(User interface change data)
########

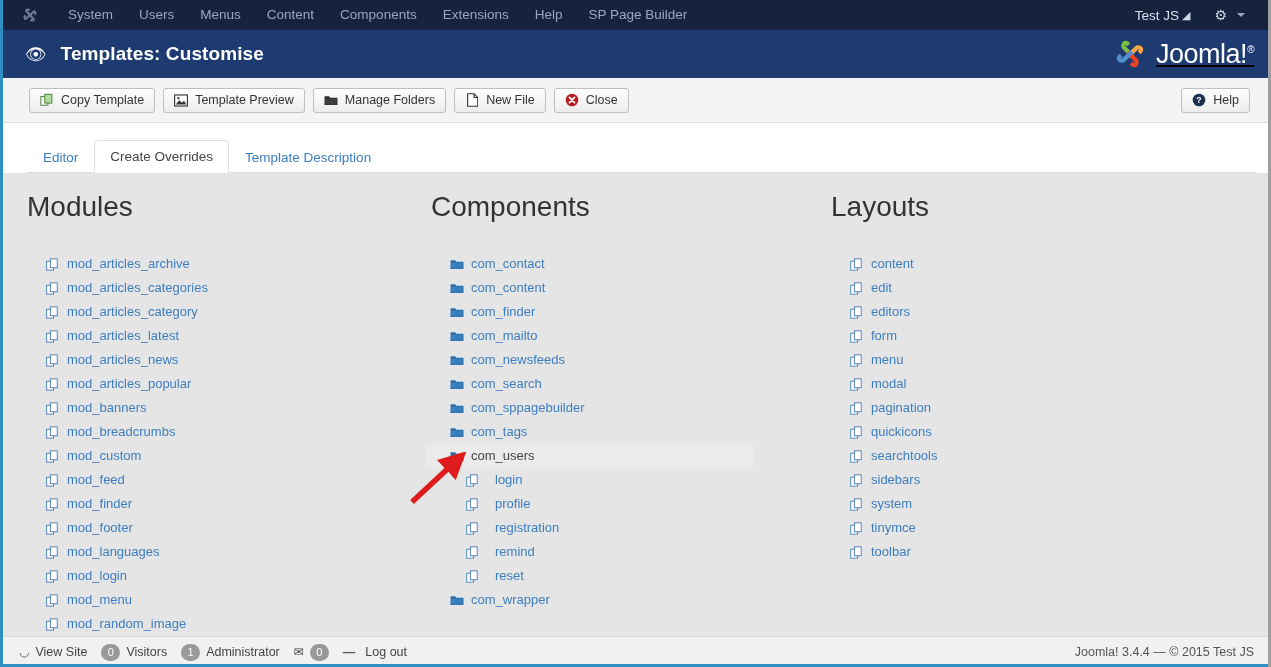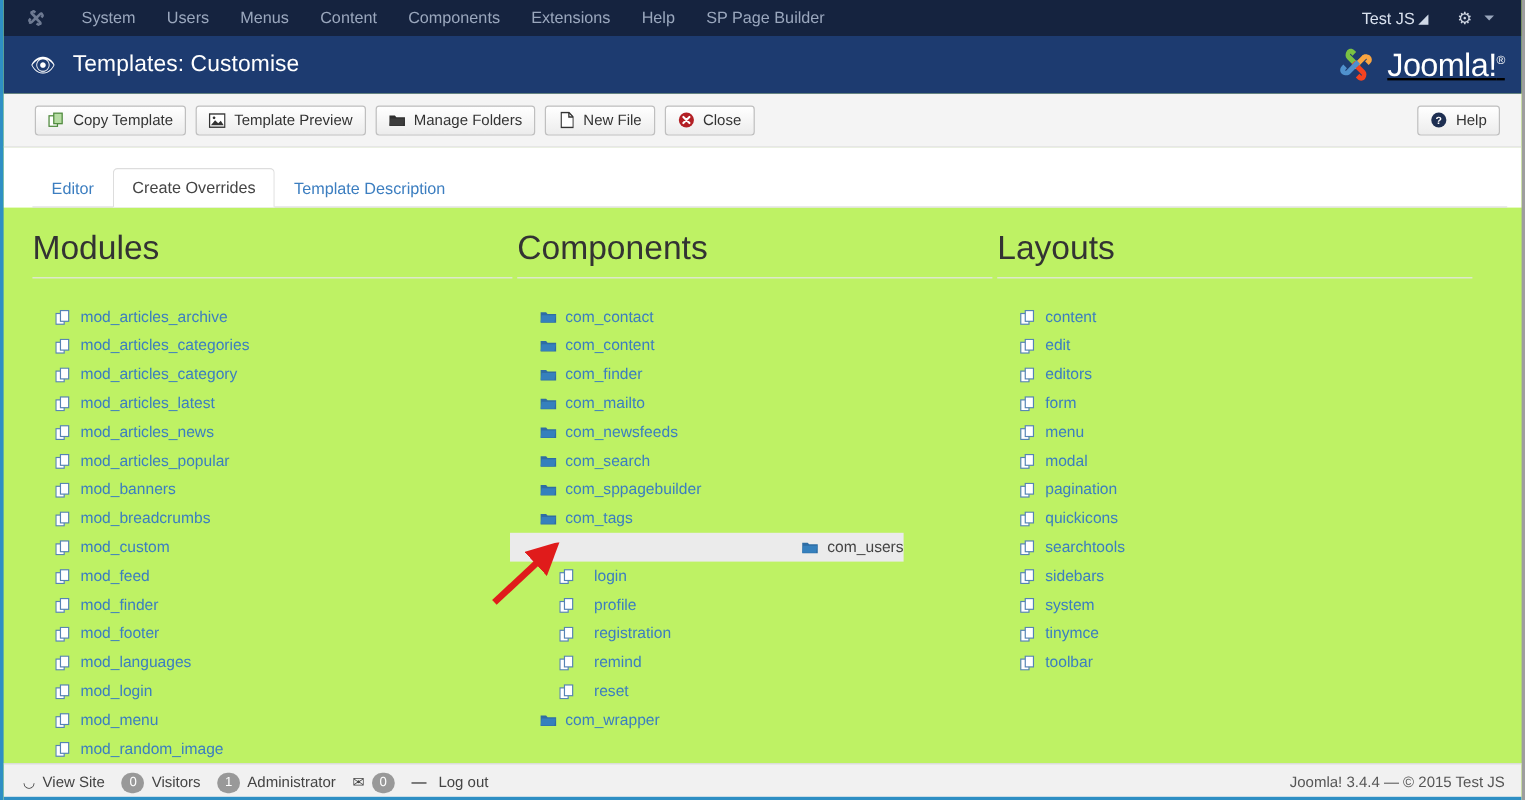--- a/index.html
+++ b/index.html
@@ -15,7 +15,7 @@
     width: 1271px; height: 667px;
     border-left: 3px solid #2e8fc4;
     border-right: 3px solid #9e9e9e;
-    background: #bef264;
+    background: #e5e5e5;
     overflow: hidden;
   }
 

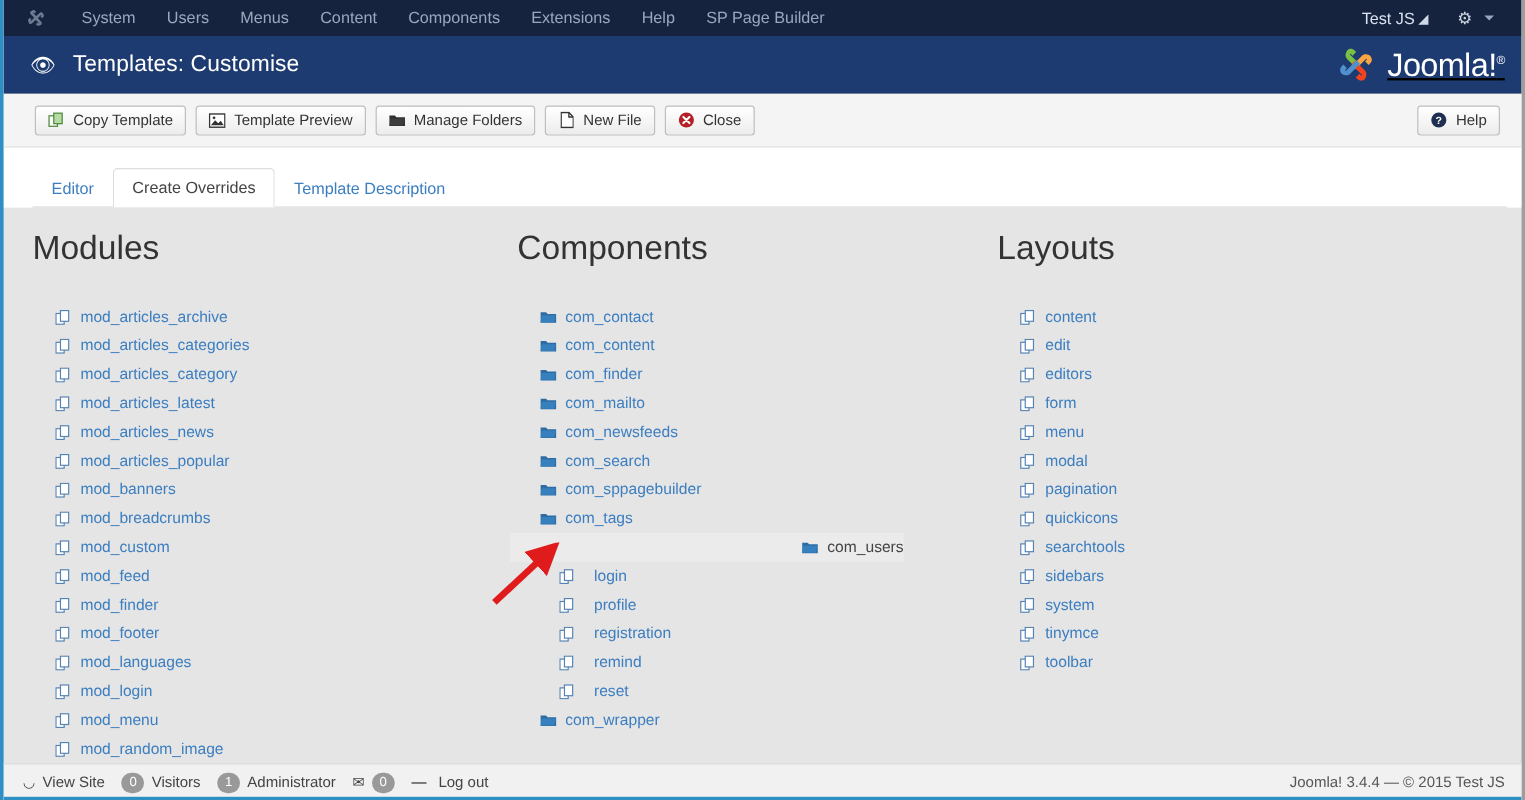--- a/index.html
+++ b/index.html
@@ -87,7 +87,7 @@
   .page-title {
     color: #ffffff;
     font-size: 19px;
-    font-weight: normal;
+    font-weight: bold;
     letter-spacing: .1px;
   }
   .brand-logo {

########

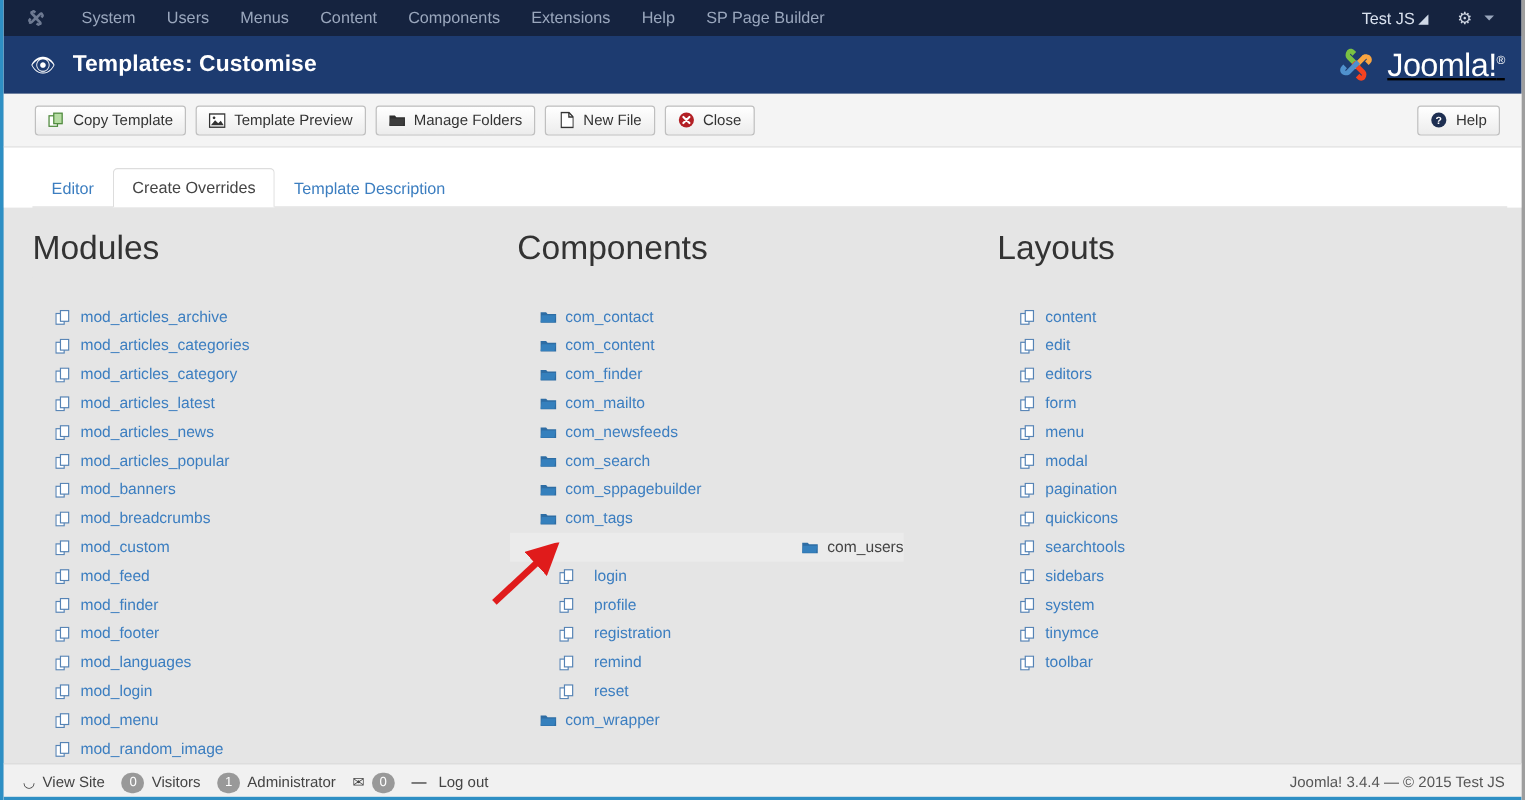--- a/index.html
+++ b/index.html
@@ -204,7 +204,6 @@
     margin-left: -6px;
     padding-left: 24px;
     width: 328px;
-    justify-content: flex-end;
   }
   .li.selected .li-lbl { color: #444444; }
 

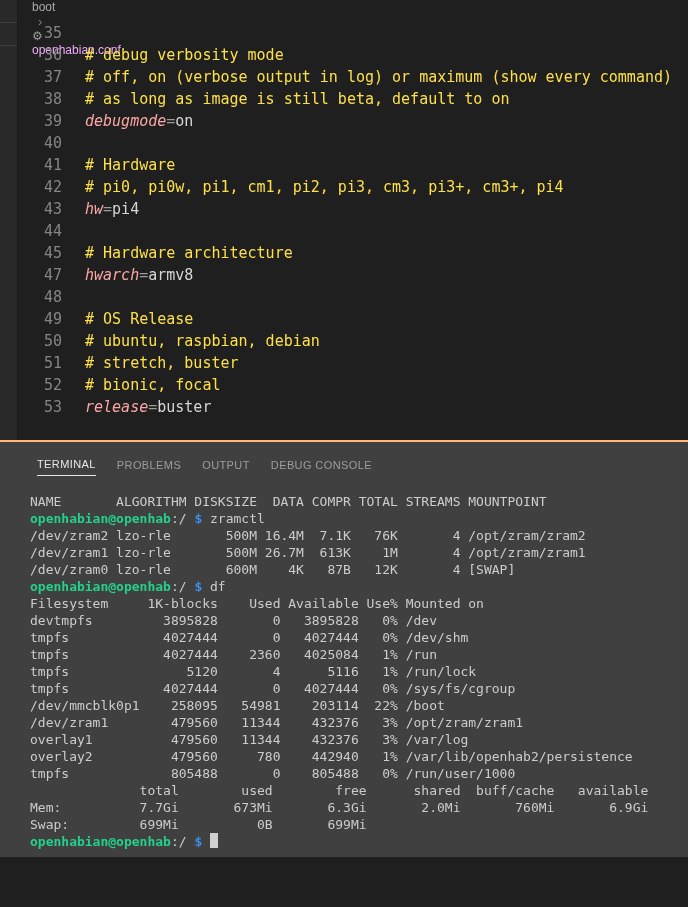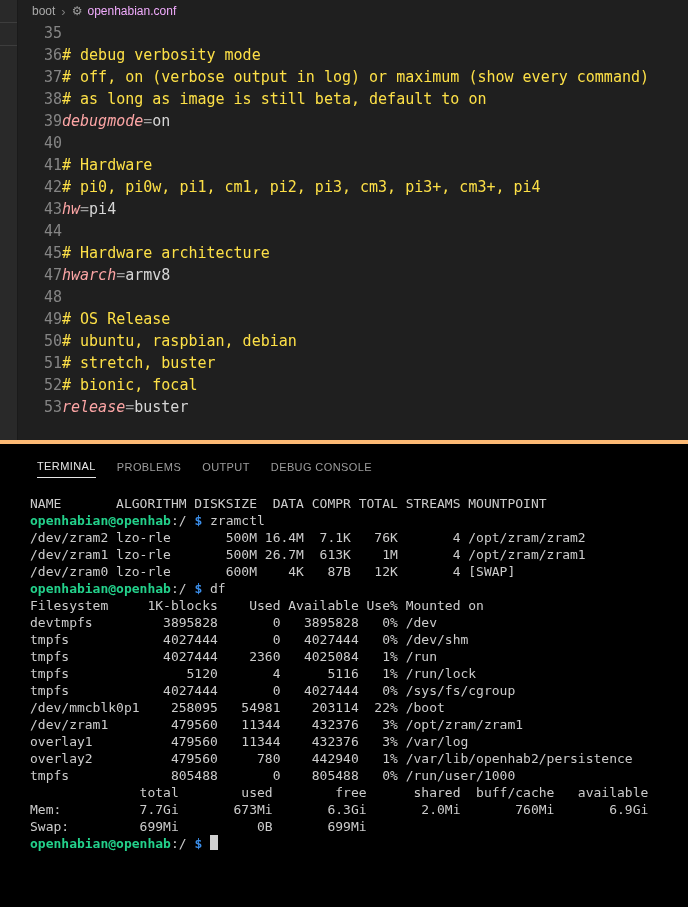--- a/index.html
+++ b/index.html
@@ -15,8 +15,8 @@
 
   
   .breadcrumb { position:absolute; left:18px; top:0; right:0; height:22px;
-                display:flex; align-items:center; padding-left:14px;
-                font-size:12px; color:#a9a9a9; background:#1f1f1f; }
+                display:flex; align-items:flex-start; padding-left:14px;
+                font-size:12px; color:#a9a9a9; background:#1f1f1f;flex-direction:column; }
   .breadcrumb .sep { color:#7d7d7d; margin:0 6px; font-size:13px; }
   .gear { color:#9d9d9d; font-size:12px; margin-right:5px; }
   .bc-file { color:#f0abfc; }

########

WHAT TO DO:
If a line in the records above has the word "margin", copy it.

RESPONSE FOR THIS EXERCISE:
     margin-left: -6px;
   .breadcrumb .sep { color:#7d7d7d; margin:0 6px; font-size:13px; }
   .gear { color:#9d9d9d; font-size:12px; margin-right:5px; }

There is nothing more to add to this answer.